**EXERCISE INSTRUCTIONS:** Lines containing the word "Education" are the ones to copy from the records below.

+++

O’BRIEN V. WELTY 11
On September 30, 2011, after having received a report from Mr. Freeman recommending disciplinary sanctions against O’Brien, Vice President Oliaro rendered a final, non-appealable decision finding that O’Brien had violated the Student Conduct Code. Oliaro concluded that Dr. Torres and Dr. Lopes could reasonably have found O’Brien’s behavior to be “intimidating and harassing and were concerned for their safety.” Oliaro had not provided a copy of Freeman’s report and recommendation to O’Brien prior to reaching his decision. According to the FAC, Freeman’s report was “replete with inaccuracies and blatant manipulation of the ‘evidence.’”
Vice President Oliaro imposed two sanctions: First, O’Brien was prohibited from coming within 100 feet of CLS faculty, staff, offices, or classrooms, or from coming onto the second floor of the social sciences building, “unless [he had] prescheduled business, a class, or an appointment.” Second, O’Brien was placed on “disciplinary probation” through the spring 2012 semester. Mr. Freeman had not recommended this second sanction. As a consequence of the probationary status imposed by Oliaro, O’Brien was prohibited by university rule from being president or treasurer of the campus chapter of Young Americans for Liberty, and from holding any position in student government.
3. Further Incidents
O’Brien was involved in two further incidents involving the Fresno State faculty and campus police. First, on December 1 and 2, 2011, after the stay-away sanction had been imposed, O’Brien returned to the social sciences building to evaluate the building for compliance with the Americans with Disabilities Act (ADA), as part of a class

+++

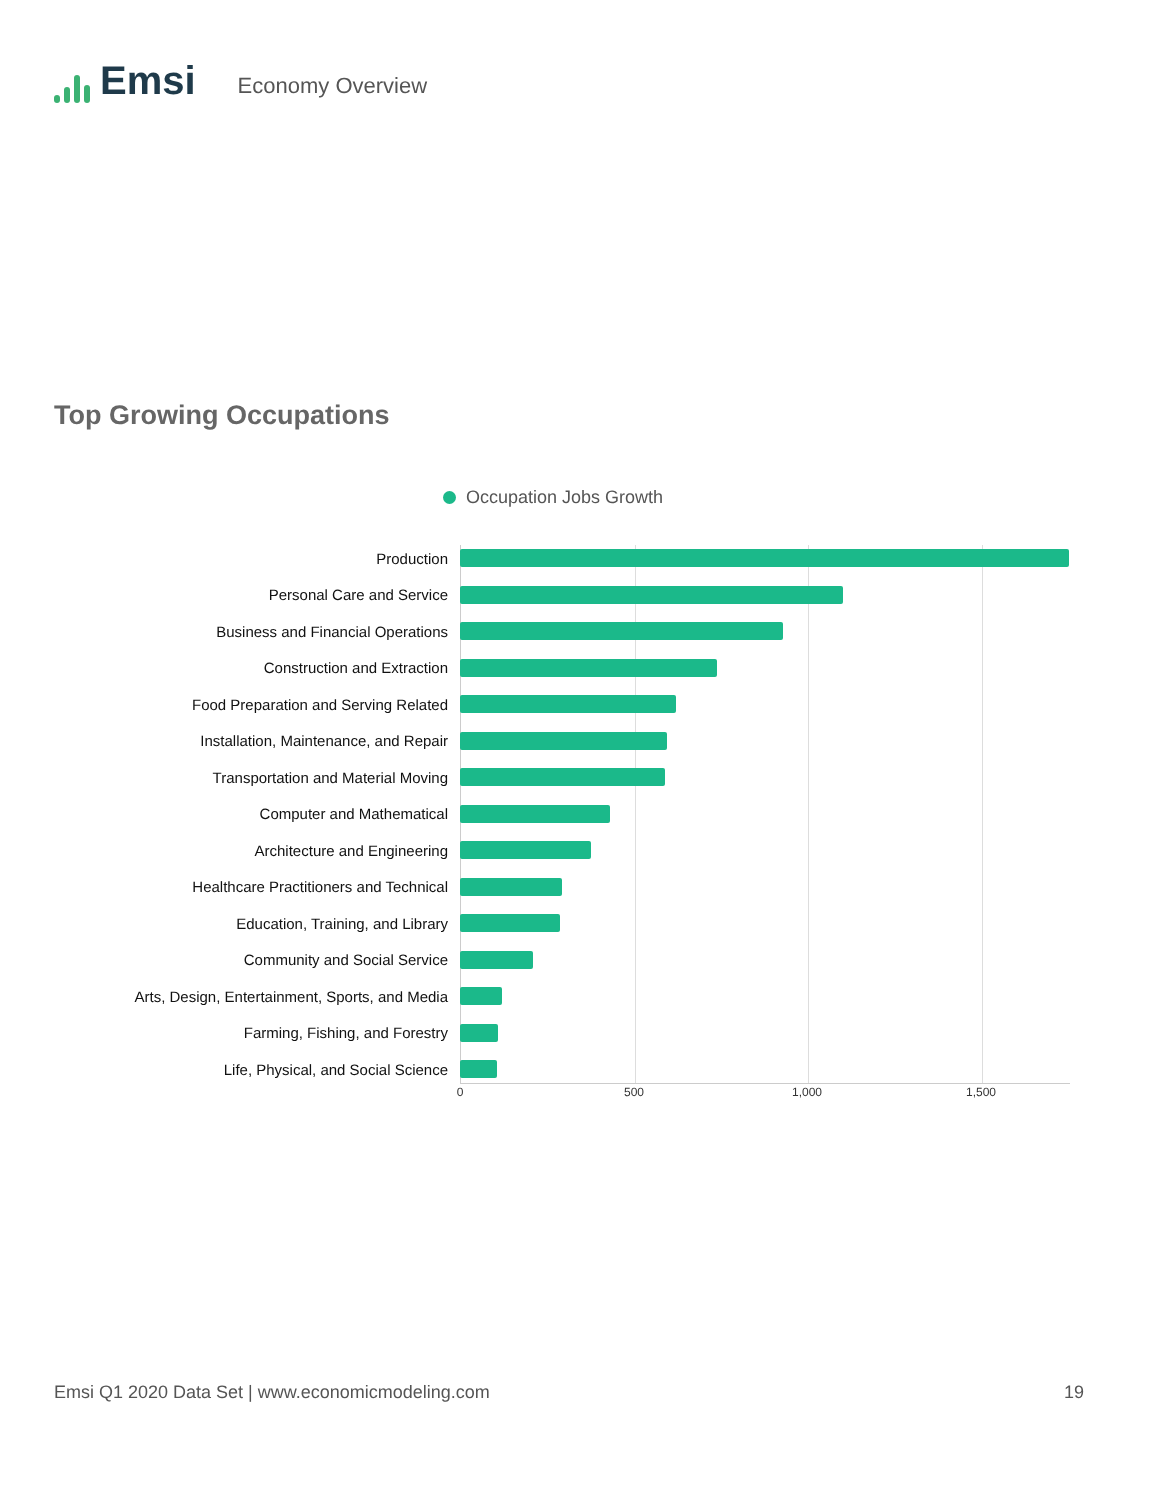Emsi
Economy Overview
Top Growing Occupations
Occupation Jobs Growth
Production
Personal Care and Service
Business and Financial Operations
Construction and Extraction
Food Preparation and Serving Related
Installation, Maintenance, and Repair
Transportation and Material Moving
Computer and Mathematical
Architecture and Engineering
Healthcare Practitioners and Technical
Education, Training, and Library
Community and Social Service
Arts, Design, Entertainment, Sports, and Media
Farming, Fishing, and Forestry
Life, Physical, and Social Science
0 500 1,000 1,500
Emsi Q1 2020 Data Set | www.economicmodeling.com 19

+++

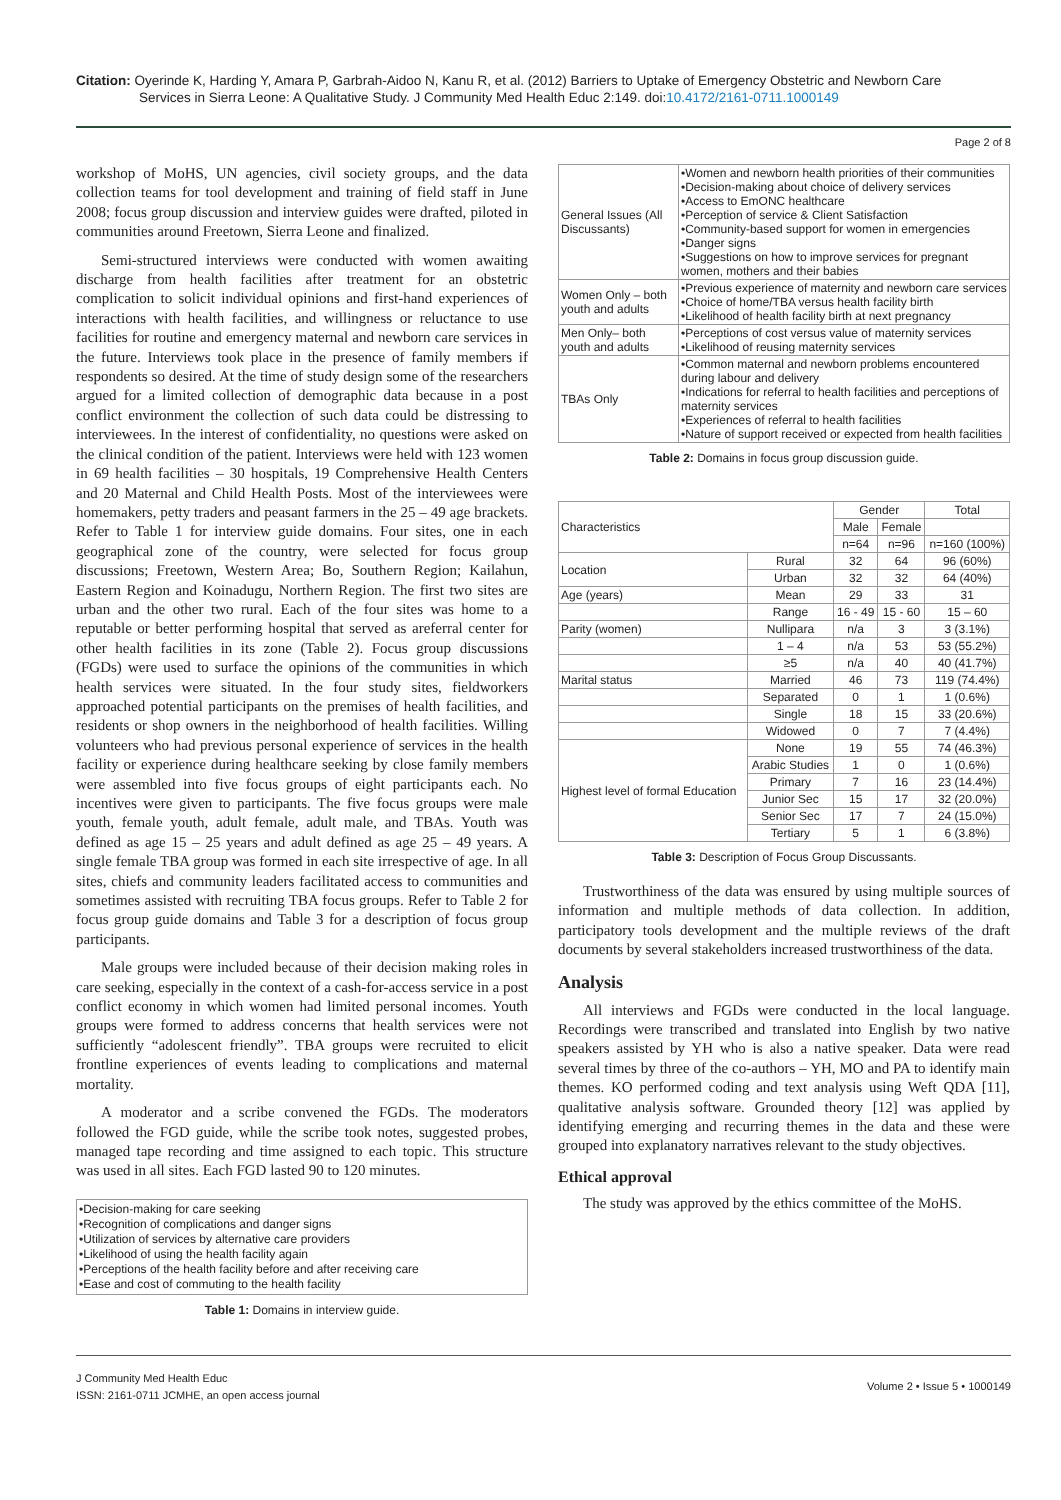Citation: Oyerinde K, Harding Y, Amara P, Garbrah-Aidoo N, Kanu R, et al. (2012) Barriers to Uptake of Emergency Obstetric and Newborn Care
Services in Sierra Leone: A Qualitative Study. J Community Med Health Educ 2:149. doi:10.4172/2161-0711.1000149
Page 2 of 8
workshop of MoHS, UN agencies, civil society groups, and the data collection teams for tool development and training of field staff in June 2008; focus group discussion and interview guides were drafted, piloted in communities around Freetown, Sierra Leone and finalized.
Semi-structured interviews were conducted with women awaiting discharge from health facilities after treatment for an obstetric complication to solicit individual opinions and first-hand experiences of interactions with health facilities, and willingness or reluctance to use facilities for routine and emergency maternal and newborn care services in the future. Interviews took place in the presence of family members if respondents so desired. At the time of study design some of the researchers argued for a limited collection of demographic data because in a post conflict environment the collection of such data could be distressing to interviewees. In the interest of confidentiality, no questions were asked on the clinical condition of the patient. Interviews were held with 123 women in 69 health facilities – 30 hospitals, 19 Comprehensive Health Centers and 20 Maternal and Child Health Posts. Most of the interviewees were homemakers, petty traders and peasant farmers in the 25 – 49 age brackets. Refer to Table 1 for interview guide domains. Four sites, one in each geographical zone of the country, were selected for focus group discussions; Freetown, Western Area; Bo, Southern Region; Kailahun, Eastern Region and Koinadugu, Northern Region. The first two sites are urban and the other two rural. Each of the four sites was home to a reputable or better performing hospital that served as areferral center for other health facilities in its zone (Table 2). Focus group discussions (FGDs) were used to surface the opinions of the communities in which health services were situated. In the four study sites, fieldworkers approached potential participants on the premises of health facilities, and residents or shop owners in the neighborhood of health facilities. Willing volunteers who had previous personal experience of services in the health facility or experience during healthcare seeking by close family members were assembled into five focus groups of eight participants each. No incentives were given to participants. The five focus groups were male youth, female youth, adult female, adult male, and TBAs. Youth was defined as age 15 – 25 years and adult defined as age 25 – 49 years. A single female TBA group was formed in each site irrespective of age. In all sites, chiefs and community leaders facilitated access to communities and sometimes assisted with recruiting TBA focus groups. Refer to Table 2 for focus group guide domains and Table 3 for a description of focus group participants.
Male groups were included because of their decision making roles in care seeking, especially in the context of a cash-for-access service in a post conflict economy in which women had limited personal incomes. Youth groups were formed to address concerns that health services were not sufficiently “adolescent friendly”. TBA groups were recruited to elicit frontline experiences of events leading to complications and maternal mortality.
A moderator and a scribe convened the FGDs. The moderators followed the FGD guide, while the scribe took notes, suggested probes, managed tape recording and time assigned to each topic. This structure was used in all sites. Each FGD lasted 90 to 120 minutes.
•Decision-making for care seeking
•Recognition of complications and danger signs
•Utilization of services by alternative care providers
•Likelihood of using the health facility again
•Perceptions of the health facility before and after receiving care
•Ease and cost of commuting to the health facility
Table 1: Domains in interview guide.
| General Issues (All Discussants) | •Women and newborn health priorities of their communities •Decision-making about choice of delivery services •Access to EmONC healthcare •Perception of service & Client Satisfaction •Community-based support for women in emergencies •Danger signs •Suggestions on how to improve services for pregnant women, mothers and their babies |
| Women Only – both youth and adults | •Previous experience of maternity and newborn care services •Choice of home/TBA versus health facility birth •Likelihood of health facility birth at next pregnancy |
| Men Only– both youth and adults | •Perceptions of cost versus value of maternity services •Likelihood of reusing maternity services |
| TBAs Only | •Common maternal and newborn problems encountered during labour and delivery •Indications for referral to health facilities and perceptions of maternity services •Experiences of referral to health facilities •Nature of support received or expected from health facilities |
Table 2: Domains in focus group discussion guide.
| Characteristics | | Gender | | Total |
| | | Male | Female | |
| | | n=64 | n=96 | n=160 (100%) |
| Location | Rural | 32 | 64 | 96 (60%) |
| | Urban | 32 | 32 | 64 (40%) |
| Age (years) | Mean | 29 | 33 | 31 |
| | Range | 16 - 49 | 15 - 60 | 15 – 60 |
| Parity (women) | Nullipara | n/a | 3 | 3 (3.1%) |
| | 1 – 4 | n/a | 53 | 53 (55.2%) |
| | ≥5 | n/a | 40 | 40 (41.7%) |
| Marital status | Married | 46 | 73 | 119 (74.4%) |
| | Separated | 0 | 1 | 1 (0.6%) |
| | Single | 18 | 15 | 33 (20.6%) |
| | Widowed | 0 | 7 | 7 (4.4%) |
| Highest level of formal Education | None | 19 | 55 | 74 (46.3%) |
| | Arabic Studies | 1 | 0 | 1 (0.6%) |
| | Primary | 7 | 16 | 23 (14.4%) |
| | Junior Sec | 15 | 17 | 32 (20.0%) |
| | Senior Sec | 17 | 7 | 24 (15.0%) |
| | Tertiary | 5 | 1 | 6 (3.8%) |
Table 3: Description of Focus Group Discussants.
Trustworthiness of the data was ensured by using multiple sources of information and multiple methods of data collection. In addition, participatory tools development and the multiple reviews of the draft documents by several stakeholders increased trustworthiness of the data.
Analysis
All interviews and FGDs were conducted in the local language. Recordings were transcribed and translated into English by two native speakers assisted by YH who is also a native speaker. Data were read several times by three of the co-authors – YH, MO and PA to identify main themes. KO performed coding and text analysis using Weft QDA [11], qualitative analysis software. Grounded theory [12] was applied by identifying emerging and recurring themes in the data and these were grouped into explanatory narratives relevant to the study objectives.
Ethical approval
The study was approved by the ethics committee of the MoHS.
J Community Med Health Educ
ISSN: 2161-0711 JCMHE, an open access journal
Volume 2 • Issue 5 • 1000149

+++

**FINISHED EXERCISE:**
Education, Training, and Library
| Highest level of formal Education | None | 19 | 55 | 74 (46.3%) |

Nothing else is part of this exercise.